ECLI:NL:CRVB:2016:4958
Centrale Raad van Beroep
- Hoger beroep
- Rechtspraak.nl
Weigering WIA-uitkering op basis van arbeidsongeschiktheidseisen en medische beoordeling
In deze zaak heeft de Centrale Raad van Beroep op 21 december 2016 uitspraak gedaan in het hoger beroep van appellante tegen de weigering van haar WIA-uitkering door het Uitvoeringsinstituut werknemersverzekeringen (Uwv). Appellante, die als woonzorgbegeleidster werkte, meldde zich op 8 maart 2012 ziek met gewrichtsklachten. Na een aanvraag voor een WIA-uitkering op 16 december 2013, concludeerde de verzekeringsarts dat appellante minder dan 35% arbeidsongeschikt was, wat leidde tot de afwijzing van haar aanvraag. De rechtbank Den Haag verklaarde het beroep van appellante tegen deze beslissing ongegrond.

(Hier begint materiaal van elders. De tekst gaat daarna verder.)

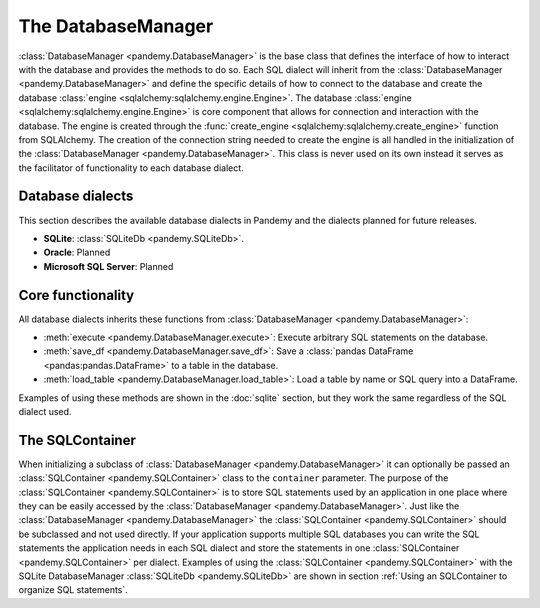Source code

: The DatabaseManager
===================

:class:`DatabaseManager <pandemy.DatabaseManager>` is the base class that defines the interface of how to interact with
the database and provides the methods to do so. Each SQL dialect will inherit from the :class:`DatabaseManager <pandemy.DatabaseManager>`
and define the specific details of how to connect to the database and create the database :class:`engine <sqlalchemy:sqlalchemy.engine.Engine>`.
The database :class:`engine <sqlalchemy:sqlalchemy.engine.Engine>` is core component  that allows for connection and interaction with the database.
The engine is created through the :func:`create_engine <sqlalchemy:sqlalchemy.create_engine>` function from SQLAlchemy.
The creation of the connection string needed to create the engine is all handled in the initialization of the :class:`DatabaseManager <pandemy.DatabaseManager>`.
This class is never used on its own instead it serves as the facilitator of functionality to each database dialect. 


Database dialects
-----------------

This section describes the available database dialects in Pandemy and the dialects planned for future releases.

- **SQLite**: :class:`SQLiteDb <pandemy.SQLiteDb>`. 

- **Oracle**: Planned 

- **Microsoft SQL Server**: Planned 


Core functionality
------------------

All database dialects inherits these functions from :class:`DatabaseManager <pandemy.DatabaseManager>`:

- :meth:`execute <pandemy.DatabaseManager.execute>`: Execute arbitrary SQL statements on the database.

- :meth:`save_df <pandemy.DatabaseManager.save_df>`: Save a :class:`pandas DataFrame <pandas:pandas.DataFrame>` to a table in the database.

- :meth:`load_table <pandemy.DatabaseManager.load_table>`: Load a table by name or SQL query into a DataFrame.

.. _pandas DataFrame: https://pandas.pydata.org/pandas-docs/stable/reference/api/pandas.DataFrame.html#pandas-dataframe

Examples of using these methods are shown in the :doc:`sqlite` section, but they work the same regardless of the SQL dialect used.  


The SQLContainer
----------------

When initializing a subclass of :class:`DatabaseManager <pandemy.DatabaseManager>` it can optionally be passed an :class:`SQLContainer <pandemy.SQLContainer>`
class to the ``container`` parameter. The purpose of the :class:`SQLContainer <pandemy.SQLContainer>` is to store SQL statements used by an application in one
place where they can be easily accessed by the :class:`DatabaseManager <pandemy.DatabaseManager>`. Just like the :class:`DatabaseManager <pandemy.DatabaseManager>`
the :class:`SQLContainer <pandemy.SQLContainer>` should be subclassed and not used directly. If your application supports multiple SQL databases you can 
write the SQL statements the application needs in each SQL dialect and store the statements in one :class:`SQLContainer <pandemy.SQLContainer>` per dialect.
Examples of using the :class:`SQLContainer <pandemy.SQLContainer>` with the SQLite DatabaseManager :class:`SQLiteDb <pandemy.SQLiteDb>` are shown in section
:ref:`Using an SQLContainer to organize SQL statements`.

In hoger beroep herhaalde appellante haar standpunt dat het Uwv haar beperkingen als gevolg van lichamelijke en psychische klachten had onderschat. De Raad beoordeelde de argumenten van appellante en de medische rapporten van haar behandelend artsen. De verzekeringsarts bezwaar en beroep had vastgesteld dat appellante lijdt aan fibromyalgie en psychische klachten, maar dat deze geen belemmering vormden voor het uitvoeren van geselecteerde functies. De Raad concludeerde dat het onderzoek naar de beperkingen en arbeidsmogelijkheden van appellante zorgvuldig was uitgevoerd en dat de conclusies van de verzekeringsarts juist waren.
De Raad bevestigde de eerdere uitspraak van de rechtbank en oordeelde dat er geen noodzaak was voor aanvullend deskundigenadvies. De uitspraak benadrukt het belang van een zorgvuldige medische beoordeling bij de vaststelling van arbeidsongeschiktheid en de toepassing van de Wet WIA.